## Instrucciones de trabajo
1. Indica si cada afirmación coincide con el texto sobre la inversión china en Europa: (a) El Gobierno polaco canceló el contrato con Covec en 2011. (b) Las obras se detuvieron durante dos meses para trasladar especies raras. (c) La inversión anual total china en Europa ha superado los máximos de 2011 y 2012. Responde sí o no a cada una y cita las palabras del texto que lo deciden.
2. Prosigue el texto sobre la inversión china en Europa a partir de su última oración.

Las incursiones no han estado libres de problemas. Cuando un consorcio estatal chino ganó la puja para construir una carretera desde Varsovia a la frontera alemana, el Gobierno chino presentó el acuerdo como modelo para los contratistas del gigante asiático en Europa. Pero después de exceder los costes y violar la legislación laboral local en varias ocasiones, el Gobierno polaco canceló el contrato con Covec, el consorcio chino, en 2011 –menos de dos años después de iniciarse el proyecto. Lo que mayor confusión causó a la compañía china fueron las leyes medioambientales que exigían que se construyesen túneles para la fauna por debajo de la carretera, y que obligaron a detener las obras durante dos semanas mientras se trasladaba a siete especies raras de ranas, sapos y tritones.

El revés ha pasado a formar parte del folklore de Pekín –una moraleja de los problemas legales y culturales que afrontan los inversores chinos a la hora de hacer negocios en Europa–. Sin embargo, los obstáculos afrontados por Covec y otras firmas pioneras no han mermado la confianza de China en los proyectos europeos. La inversión anual total china en Europa ha caído con respecto a los máximos de 2011 y 2012, pero los analistas creen que se están fraguando importantes acuerdos y ven signos de que la inversión aumentará significativamente esta década.

## Datos a continuación
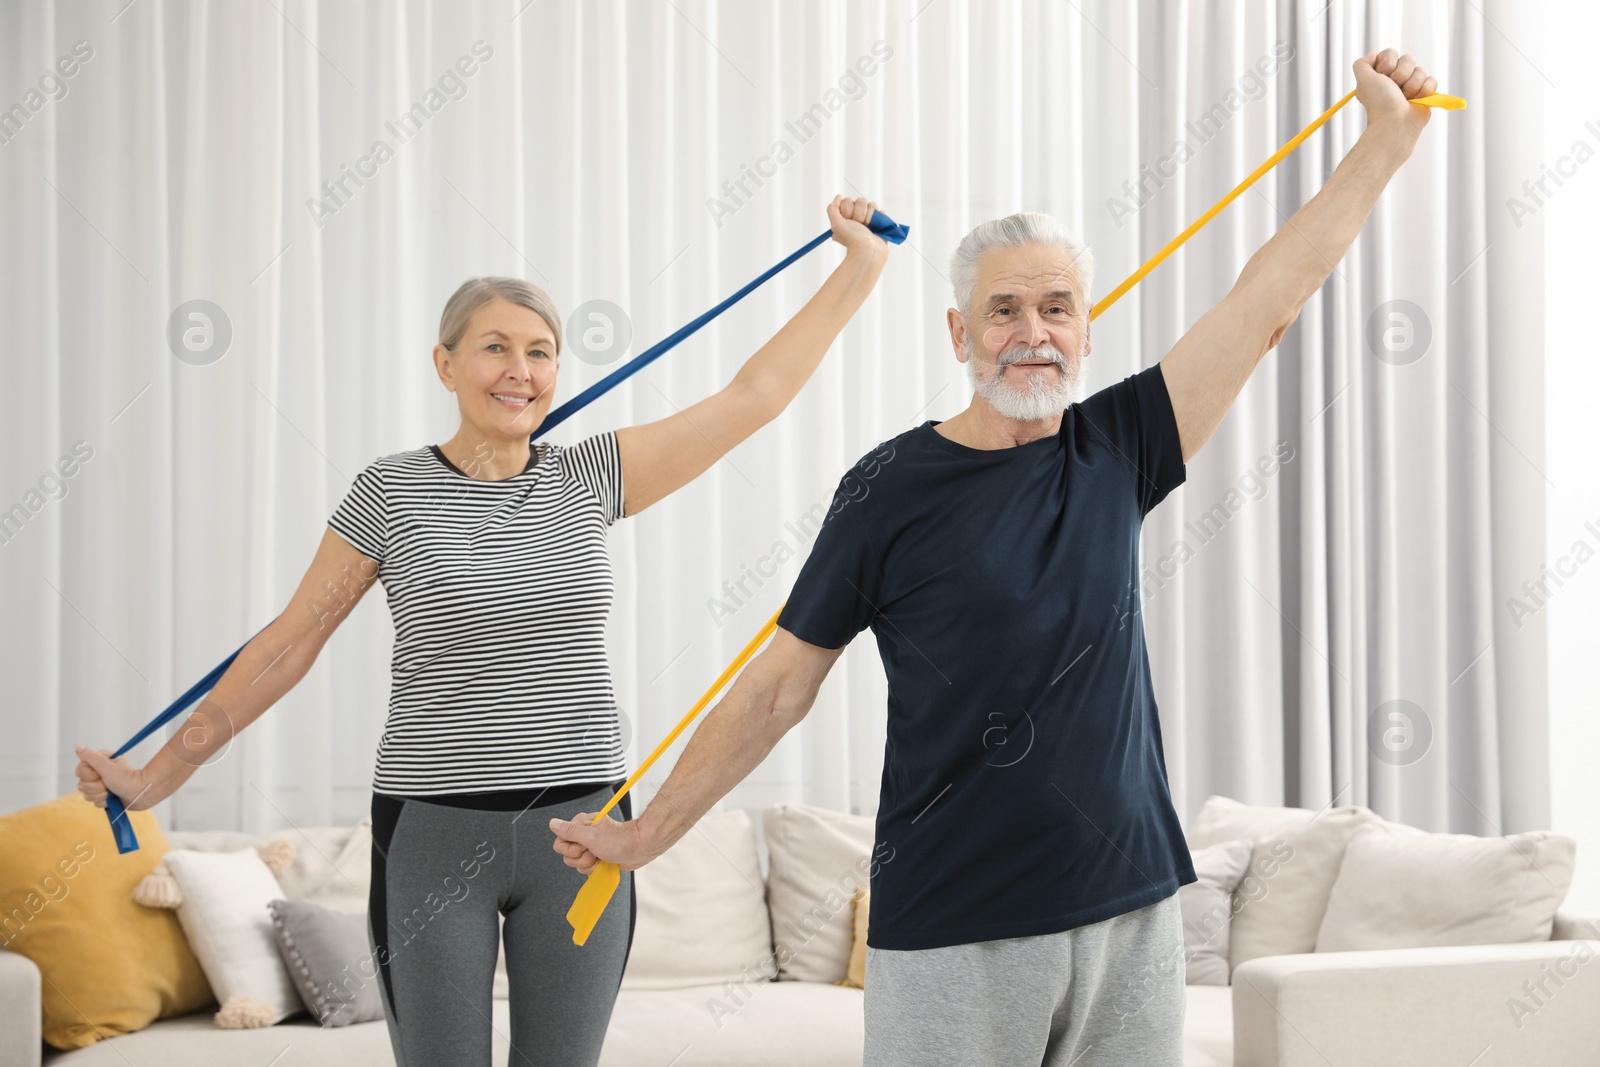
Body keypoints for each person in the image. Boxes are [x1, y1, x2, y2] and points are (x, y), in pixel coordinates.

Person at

## Respuestas por número
1.
(a) Sí: «el Gobierno polaco canceló el contrato con Covec, el consorcio chino, en 2011».
(b) No: «obligaron a detener las obras durante dos semanas».
(c) No: «La inversión anual total china en Europa ha caído con respecto a los máximos de 2011 y 2012».

2.
Los datos oficiales sobre la inversión exterior e interior china son poco fiables porque el Gobierno no mide la actividad de las filiales extranjeras de las empresas chinas.

Entidades independientes como Rhodium y Heritage Foundation, un comité de expertos conservador de EEUU, han recogido un cambio del dinero chino de países en vías de desarrollo ricos en recursos de África a asociaciones en naciones desarrolladas, incluida Europa.

Las empresas privadas chinas están jugando un papel importante en la transición. Las firmas estatales fueron la vanguardia de la inversión de China en el extranjero, y representaron el 78% de la inversión en Europa entre 2008 y 2013, según Deutsche Bank. En casa, los gigantes estatales dominan industrias como las telecomunicaciones, el transporte, la energía y las finanzas.

Pero entre 2011 y 2013, la cuota de las empresas privadas en las M&A chinas en el continente aumentó a más del 30% -frente al 4% de los tres años anteriores, de acuerdo con la investigación de Deutsche Bank.

Las inversiones suelen centrarse en países concretos cada año. Hasta el momento en 2014, Italia ha sido el principal objetivo de China en Europa al experimentar un repunte las inversiones en la primera mitad del año. Cerca de la mitad de las inversiones por US$7.000 millones que las firmas chinas han efectuado en Italia se produjeron sólo en 2014. Portugal experimentó un incremento en 2011 y 2014. Reino Unido ha vivido dos años de alta actividad china. Desde la crisis de la deuda, España ha experimentado un incremento constante.

La inversión china en Europa, pese a crecer, afronta aún varios obstáculos. «En relación a los US$4 billones en reservas de divisas extranjeras de China, los volúmenes no son aún muy grandes porque Europa no está dispuesta a vender a China sus principales tecnologías, y no posee mucho más que China quiera realmente», explica Derek Scissors, del think-tank Instituto de Empresa Americano de EEUU.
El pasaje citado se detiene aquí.